• _EXERCISE REQUIREMENTS_: Pictures do not belong in the copy, so please give every entry below again exactly.

(Stored data entries)

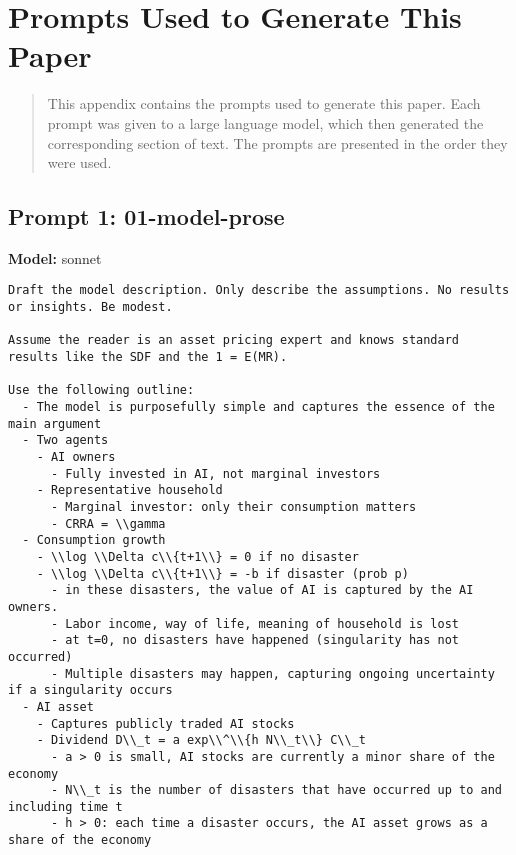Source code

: \appendix
\section{Prompts Used to Generate This Paper}
\begin{quote}
This appendix contains the prompts used to generate this paper. Each prompt was given to a large language model, which then generated the corresponding section of text. The prompts are presented in the order they were used.
\end{quote}
\vspace{2em}
\subsection*{Prompt 1: 01-model-prose}
\textbf{Model:} sonnet
\vspace{0.5em}
\begin{lstlisting}[language=text,breaklines=true,frame=single]
Draft the model description. Only describe the assumptions. No results or insights. Be modest. 

Assume the reader is an asset pricing expert and knows standard results like the SDF and the 1 = E(MR). 

Use the following outline:
  - The model is purposefully simple and captures the essence of the main argument
  - Two agents
    - AI owners
      - Fully invested in AI, not marginal investors
    - Representative household
      - Marginal investor: only their consumption matters
      - CRRA = \\gamma
  - Consumption growth
    - \\log \\Delta c\\{t+1\\} = 0 if no disaster
    - \\log \\Delta c\\{t+1\\} = -b if disaster (prob p)
      - in these disasters, the value of AI is captured by the AI owners. 
      - Labor income, way of life, meaning of household is lost 
      - at t=0, no disasters have happened (singularity has not occurred)
      - Multiple disasters may happen, capturing ongoing uncertainty if a singularity occurs
  - AI asset
    - Captures publicly traded AI stocks
    - Dividend D\\_t = a exp\\^\\{h N\\_t\\} C\\_t
      - a > 0 is small, AI stocks are currently a minor share of the economy
      - N\\_t is the number of disasters that have occurred up to and including time t
      - h > 0: each time a disaster occurs, the AI asset grows as a share of the economy

\end{lstlisting}
\vspace{1em}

• _REPLY TO THE TASK_:
Source code

: \appendix
\section{Prompts Used to Generate This Paper}
\begin{quote}
This appendix contains the prompts used to generate this paper. Each prompt was given to a large language model, which then generated the corresponding section of text. The prompts are presented in the order they were used.
\end{quote}
\vspace{2em}
\subsection*{Prompt 1: 01-model-prose}
\textbf{Model:} sonnet
\vspace{0.5em}
\begin{lstlisting}[language=text,breaklines=true,frame=single]
Draft the model description. Only describe the assumptions. No results or insights. Be modest. 

Assume the reader is an asset pricing expert and knows standard results like the SDF and the 1 = E(MR). 

Use the following outline:
  - The model is purposefully simple and captures the essence of the main argument
  - Two agents
    - AI owners
      - Fully invested in AI, not marginal investors
    - Representative household
      - Marginal investor: only their consumption matters
      - CRRA = \\gamma
  - Consumption growth
    - \\log \\Delta c\\{t+1\\} = 0 if no disaster
    - \\log \\Delta c\\{t+1\\} = -b if disaster (prob p)
      - in these disasters, the value of AI is captured by the AI owners. 
      - Labor income, way of life, meaning of household is lost 
      - at t=0, no disasters have happened (singularity has not occurred)
      - Multiple disasters may happen, capturing ongoing uncertainty if a singularity occurs
  - AI asset
    - Captures publicly traded AI stocks
    - Dividend D\\_t = a exp\\^\\{h N\\_t\\} C\\_t
      - a > 0 is small, AI stocks are currently a minor share of the economy
      - N\\_t is the number of disasters that have occurred up to and including time t
      - h > 0: each time a disaster occurs, the AI asset grows as a share of the economy

\end{lstlisting}
\vspace{1em}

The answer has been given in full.